Amendment 167A (to Amendment 167)

Part of Victims and Prisoners Bill - Committee (7th Day) (Continued) – in the House of Lords am 9:15 pm ar 12 Mawrth 2024.

Danfonwch hysbysiad imi am ddadleuon fel hyn

Photo of Lord Bellamy Lord Bellamy The Parliamentary Under-Secretary of State for Justice 9:15, 12 Mawrth 2024

My Lords, I compliment the noble Baroness, Lady Fox of Buckley, for the force and sincerity with which she put forward her views, as indeed have other noble Lords who have supported Amendment 167, which would go down the road of the resentencing exercise that we have been discussing.

In setting out the Government’s position, I find it hard to improve on the remarks that the noble Lord, Lord Ponsonby, just made. This is a situation where we are dealing with the potential release of IPP offenders, who have committed mostly very serious sexual or violent offences. One would be overriding the decisions that the Parole Board has already taken, in most cases on multiple occasions, and would be putting the judge in the most difficult position.

Indeed, it is not a resentencing exercise in any normal sense of the word because, in most cases, the tariff has already expired. It is essentially a question of trying to do something different, dressed up as a resentencing exercise, to release persons who have already been held, on many occasions, to be unsafe to release. It is very difficult for the Government to go down that road. Again, there is a real risk, if one does go on that road, of wrongly raising the hopes of those who have put their faith in what is, in the Government’s view, not an appropriate way forward.

I want to add just one or two points. First, as the Committee is aware, I have on previous occasions—and I will do so on future occasions—emphasised the pressures we have at the moment on the prison population. The Government would be only too pleased to create further space in the prison population, or to relieve those pressures by releasing certain prisoners, but we have to consider the interests of public protection. It is not a question of being frightened of the media or of cowering in fear of the Daily Mail; it is a question of the protection of the public.

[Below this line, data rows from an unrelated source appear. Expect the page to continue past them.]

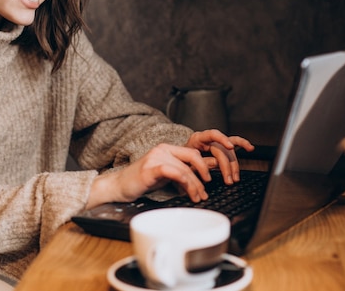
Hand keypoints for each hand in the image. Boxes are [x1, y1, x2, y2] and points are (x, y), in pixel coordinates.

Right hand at [85, 130, 253, 209]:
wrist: (119, 187)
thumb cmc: (141, 182)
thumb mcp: (166, 176)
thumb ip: (183, 174)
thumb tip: (203, 180)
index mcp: (169, 148)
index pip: (195, 151)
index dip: (211, 159)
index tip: (226, 168)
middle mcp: (164, 148)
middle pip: (195, 156)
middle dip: (208, 172)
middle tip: (210, 188)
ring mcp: (158, 156)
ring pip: (187, 168)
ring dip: (197, 185)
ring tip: (200, 197)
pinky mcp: (152, 167)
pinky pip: (176, 173)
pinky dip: (188, 184)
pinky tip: (191, 193)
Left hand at [185, 129, 253, 184]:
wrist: (180, 162)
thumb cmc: (183, 163)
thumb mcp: (187, 164)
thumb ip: (200, 162)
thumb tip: (216, 163)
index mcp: (197, 138)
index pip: (212, 134)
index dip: (222, 139)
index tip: (230, 148)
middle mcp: (208, 138)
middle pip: (222, 149)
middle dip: (227, 166)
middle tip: (229, 180)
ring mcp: (215, 142)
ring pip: (229, 151)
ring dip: (234, 165)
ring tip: (234, 178)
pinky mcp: (220, 146)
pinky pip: (234, 143)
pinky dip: (242, 144)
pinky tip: (250, 148)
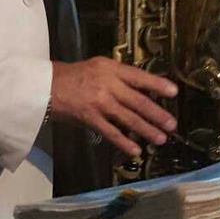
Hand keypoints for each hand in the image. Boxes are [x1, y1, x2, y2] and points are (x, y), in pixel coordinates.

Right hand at [51, 56, 177, 157]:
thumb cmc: (72, 76)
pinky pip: (111, 132)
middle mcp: (107, 84)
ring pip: (128, 118)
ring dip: (146, 130)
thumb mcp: (97, 68)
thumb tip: (141, 91)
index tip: (174, 92)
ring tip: (160, 139)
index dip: (158, 84)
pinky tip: (135, 150)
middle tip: (172, 124)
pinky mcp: (90, 118)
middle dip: (157, 113)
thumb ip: (117, 77)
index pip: (139, 76)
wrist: (45, 86)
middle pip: (138, 100)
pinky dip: (124, 142)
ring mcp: (99, 102)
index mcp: (110, 69)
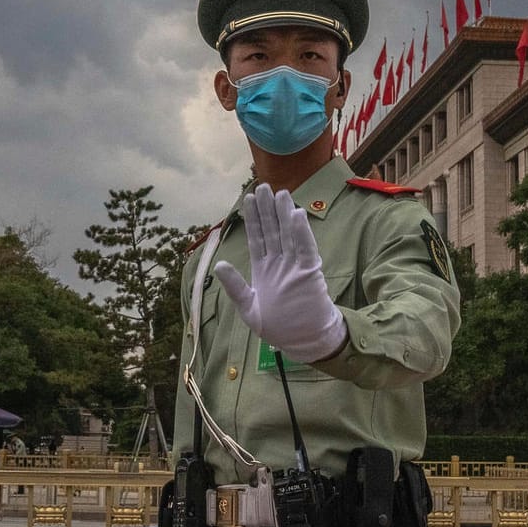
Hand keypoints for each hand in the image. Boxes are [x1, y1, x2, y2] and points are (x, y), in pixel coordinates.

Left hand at [213, 184, 346, 363]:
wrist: (304, 340)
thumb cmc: (279, 327)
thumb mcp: (248, 308)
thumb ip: (235, 286)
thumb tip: (218, 265)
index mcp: (264, 269)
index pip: (257, 238)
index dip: (253, 218)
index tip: (248, 198)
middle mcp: (279, 263)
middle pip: (272, 230)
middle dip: (267, 209)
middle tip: (263, 186)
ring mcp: (295, 265)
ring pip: (288, 234)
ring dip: (284, 213)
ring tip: (280, 193)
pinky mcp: (309, 271)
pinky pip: (305, 247)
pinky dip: (301, 231)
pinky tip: (296, 213)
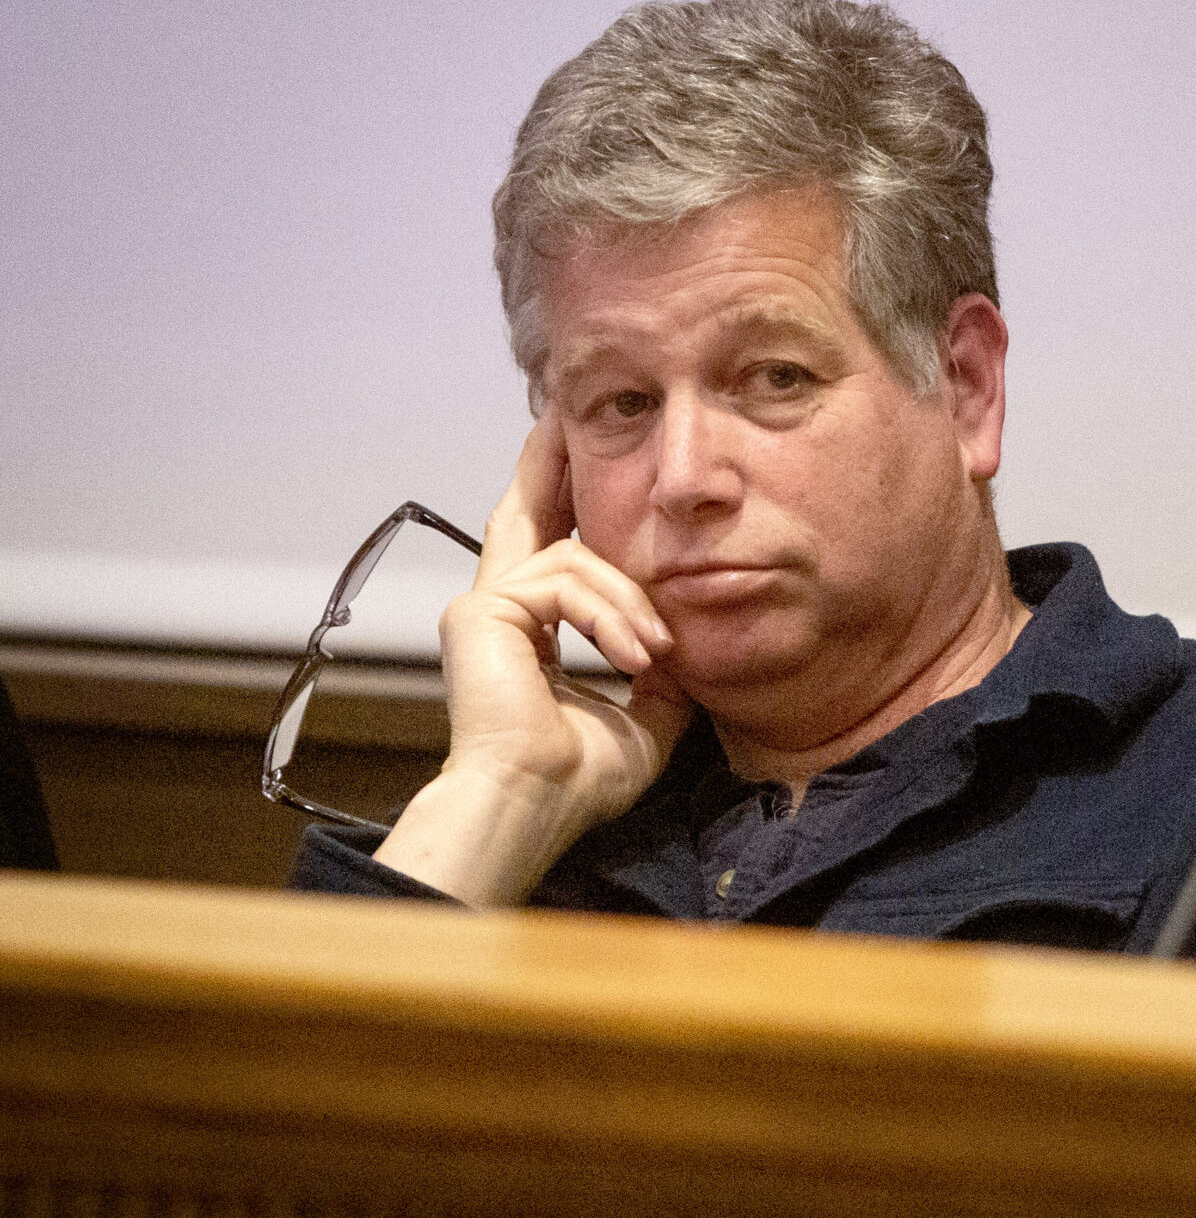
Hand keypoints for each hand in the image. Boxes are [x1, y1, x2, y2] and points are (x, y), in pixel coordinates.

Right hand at [373, 410, 690, 905]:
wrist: (534, 805)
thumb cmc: (578, 779)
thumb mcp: (645, 716)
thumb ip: (658, 670)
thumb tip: (687, 648)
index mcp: (525, 632)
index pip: (544, 550)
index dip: (559, 499)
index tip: (580, 457)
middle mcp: (494, 610)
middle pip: (522, 512)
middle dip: (548, 462)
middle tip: (565, 416)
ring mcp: (481, 607)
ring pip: (573, 558)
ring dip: (629, 602)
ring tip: (655, 654)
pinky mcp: (482, 611)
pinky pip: (564, 582)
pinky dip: (610, 616)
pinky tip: (634, 657)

Any responsible Government would have to think very hard before a process that would allow the release, or that was envisaged to achieve the release—perhaps even unlicensed, without supervision—of large numbers of people in this position. I fully accept that the situation is regrettable. I accept the comments made by the noble and learned Lord, Lord Thomas, that it is very regrettable that the whole thing arose in the first place. Terrible things may well have been happening back in 2005, but we are where we are. I do not know whether the noble and learned Lord wants to intervene.